Unlike probably most people, I enjoy the act of writing by hand — but I’ve always disliked signing my name. Why is that? I think it’s because signatures are supposed to be in cursive, or else they don’t count. At least, that’s what I was taught growing up. (And I’m really not that old, I swear!)

Having the exact same name as my mother meant that it was important to adolescent me to be different, and that included making sure our signatures looked nothing alike. Whereas her gentle, looping hand spoke to her sensitive and friendly nature, my heavy-handed block print was just another way of letting out my teen angst. Sometime in the last couple of decades, my signature became K-squiggle P-squiggle, which is really just a sped-up, screw-you version of my modern handwriting, which is a combination of print and cursive.

But let’s back up a bit. I started learning to write in kindergarten, but that of course was in script, with separate letters. Me and my fellow Xennial zeigeistians learned a specific printing method called D’Nealian, which was designed to ease the transition from printing to cursive with its curly tails on every letter.

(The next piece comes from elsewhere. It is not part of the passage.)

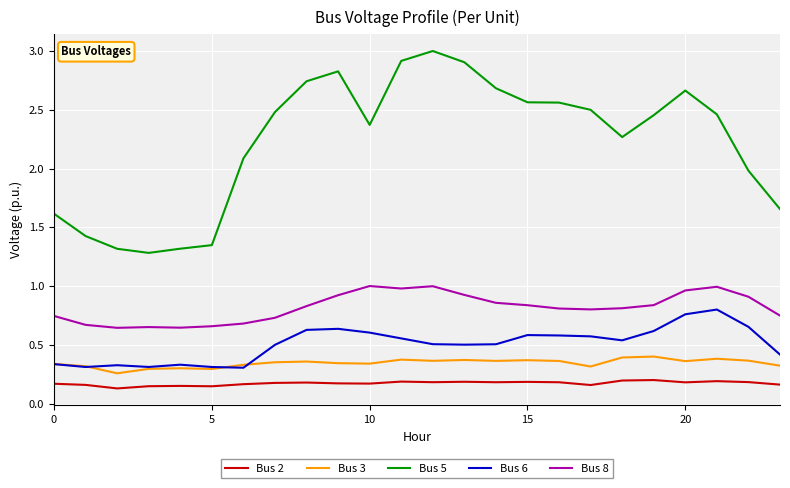

Which series has the widest spread of values?

Bus 5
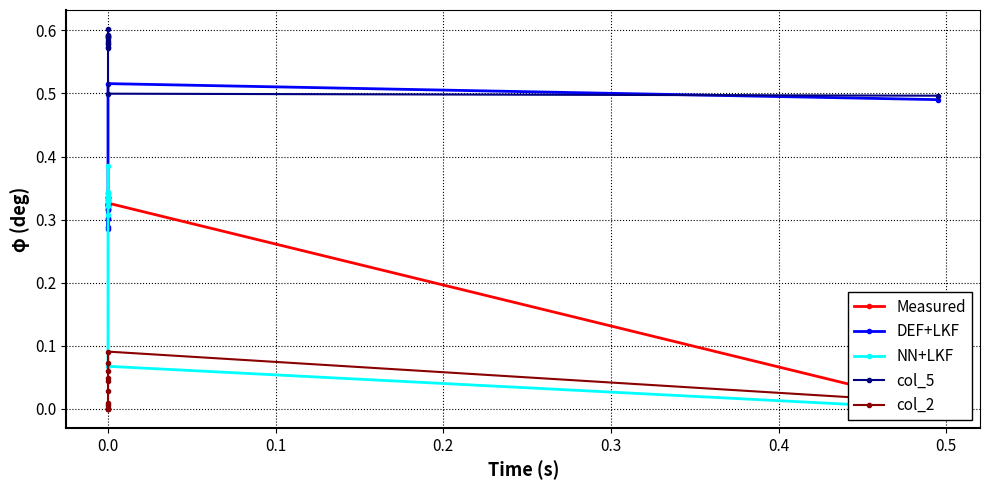

Is this an area chart (filled region under the line)?

No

We practiced our D’Nealian (So fancy! So grown-up!) on something called Zaner-Bloser paper, which is still used today, and by probably second grade were making that transition from easy Zorro-like lowercase Zs to the quite mature-looking double-squiggle of the cursive version. It was as though our handwriting was moving from day to night, changing and moving as fast as we were. You’d think we would have appreciated learning a way of writing that was more like us — a blur of activity, everything connected, an oddly-modular alphabet that was supposed to serve us well in adulthood. But we didn’t. We hated it. And you probably did, too.